A 39-year-old man with HIV diagnosed 14 years ago presented with 3 weeks of ataxia and slurred speech. He had never taken highly active retroviral therapy (HART) for HIV, believing that herbs and vitamins were effective treatment.
Neurological examination revealed slowed cognition, bilateral nystagmus, fluent but dysarthric speech, and left sided dysmetria with finger-to-nose and heel-to-shin testing. Total white blood cell count was 4,130 per microliter, but CD4 T cell count was only 75 cells/cubic millimeter (normal >500) with an HIV viral load of 446,000 (normal=nondetectable).
MRI scans showed a nonenhancing lesion restricted to the posterior fossa (Figures 1 and 2).
The patient received HART for HIV as well as trimethoprim/sulfamethoxazole (Bactrim) for presumed cerebral toxoplasmosis. Despite treatment, the lesion continued to enlarge. Results of a lumbar puncture included a polymerase chain reaction (PCR) negative for Toxoplasma gondii. However, PCR was positive for both the John Cunningham (JC) virus and Epstein Barr (EB) virus.
The presence of JC virus suggested the possibility of progressive multifocal leukoencephalopathy (PML), while the presence of EB virus raised the possibility of primary CNS lymphoma. Absence of gadolinium enhancement on MRI1 and negative CSF cytology weighed against CNS lymphoma. A brain biopsy was considered to make a definitive diagnosis, but neurosurgery deemed it too hazardous. As there is no specific treatment for PML, the patient was encouraged to remain on HART medications to improve his immune response. He did not receive chemotherapy or radiotherapy.
The patient was discharged to a rehabilitation hospital but continued to decline with increased dysarthria, dysphagia and respiratory distress. He was admitted to the intensive care unit and intubated.
His neurological deterioration continued with decreased movement of his extremities and altered mental status. Repeat MRI demonstrated more brainstem involvement as well as lesion progression to the left thalamus. Steroid treatment for possible immune reconstitution inflammatory syndrome was ineffective. He died 5 weeks after presentation.

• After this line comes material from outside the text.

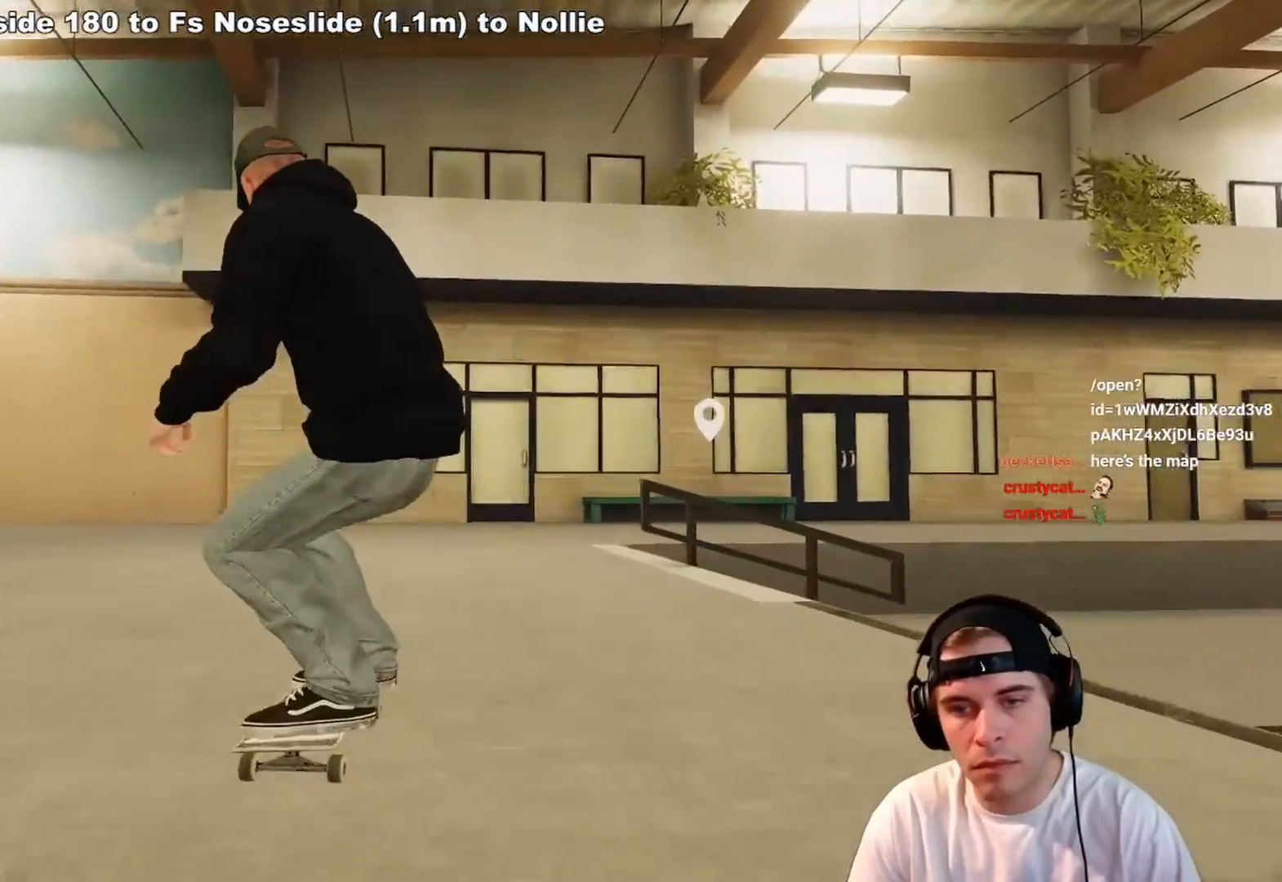
{"buttons": ["L2"], "left_stick": "center", "right_stick": "center", "events": [[50, "L2", "down"], [233, "X", "down"], [317, "X", "up"]]}
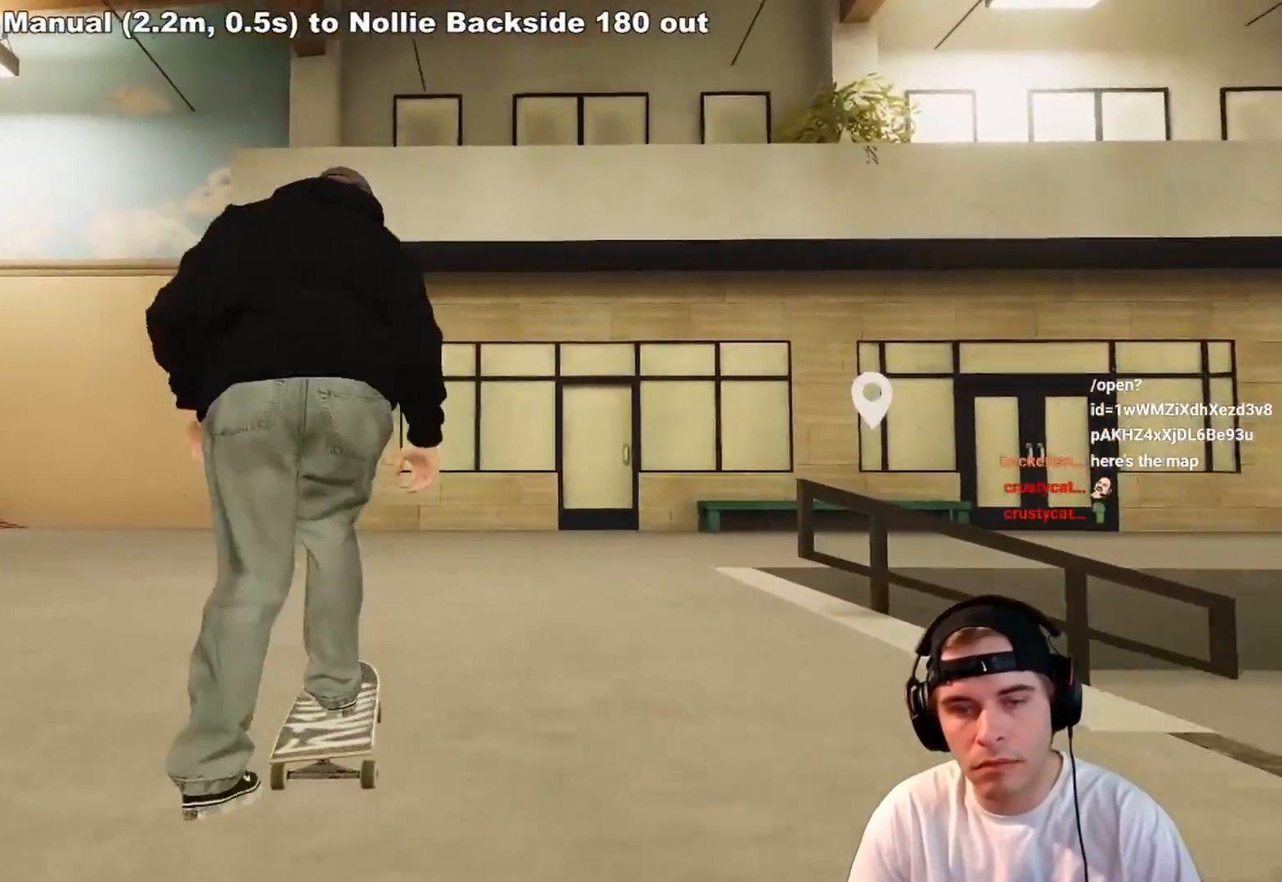
{"buttons": ["R2"], "left_stick": "center", "right_stick": "center", "events": [[50, "L2", "up"], [233, "R2", "down"]]}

The family refused an autopsy.
Progressive multifocal leukoencephalopathy is a rare viral disease of the CNS most often seen in immunocompromised patients with HIV.2 Patients with hematological malignancies and those with multiple sclerosis treated with natalizumab (Tysabri) represent two other groups at high-risk for PML.

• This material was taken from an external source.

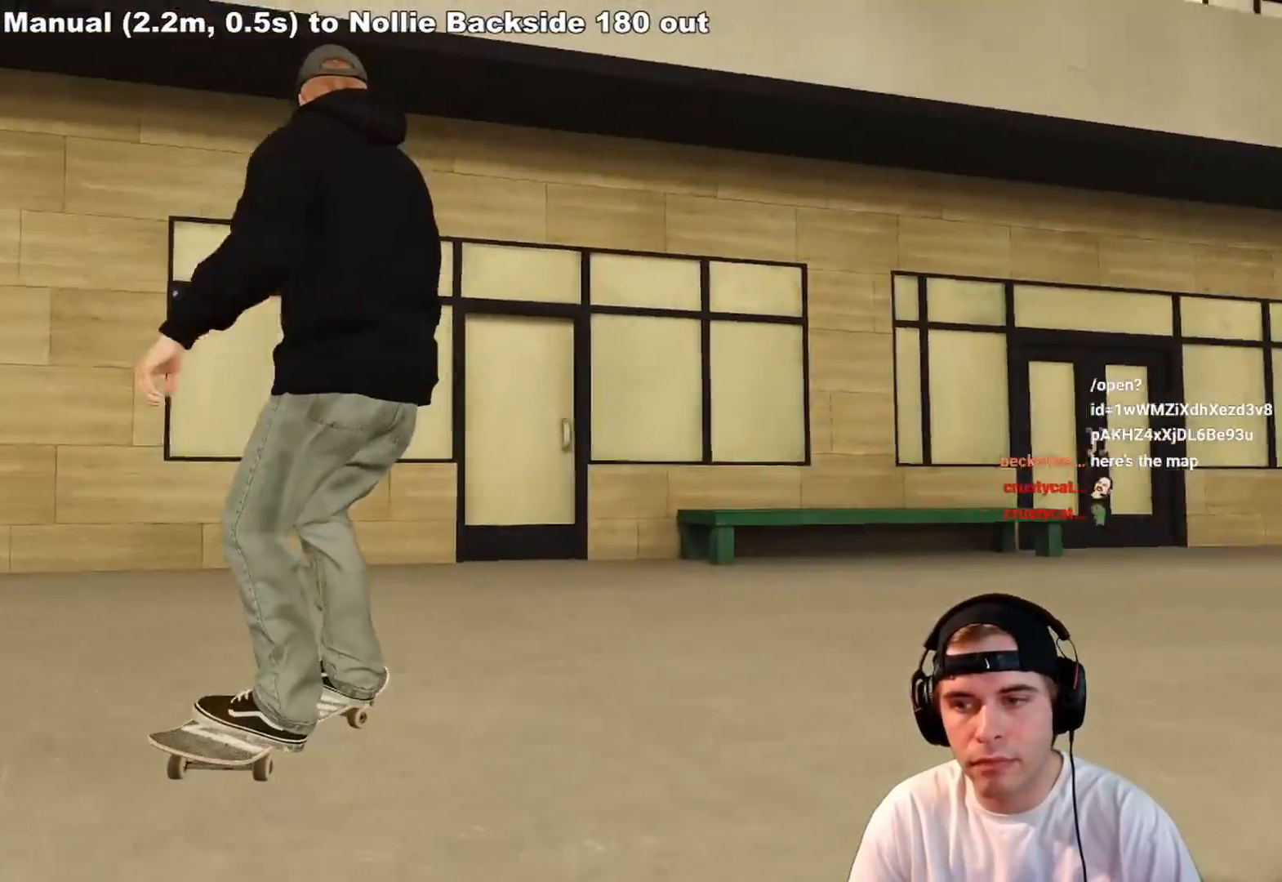
{"buttons": ["R2"], "left_stick": "center", "right_stick": "center", "events": [[83, "R2", "down"], [250, "R2", "up"], [417, "R2", "down"]]}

Definitive PML diagnosis requires neuropathological demonstration of demyelination, bizarre astrocytes, and enlarged oligodendroglial nuclei in the presence of JC virus.3 MRI typically shows hyperintense T2 weighted and fluid-attenuated inversion recovery (FLAIR) images, as in this patient. Gadolinium enhancement only occurs in up to 15% of cases of HIV-associated PML.3 Isolated posterior fossa PML has been reported.3
Other than reconstitution of the immune system, PML has no treatment. The outcome for most patients with PML is poor.4
. Progressive multifocal leukoencephalopathy should be considered in immunocompromised patients with isolated posterior fossa lesions.
. The presence of JC virus in the CSF along with consistent clinical and neuroimaging findings supports the diagnosis of PML.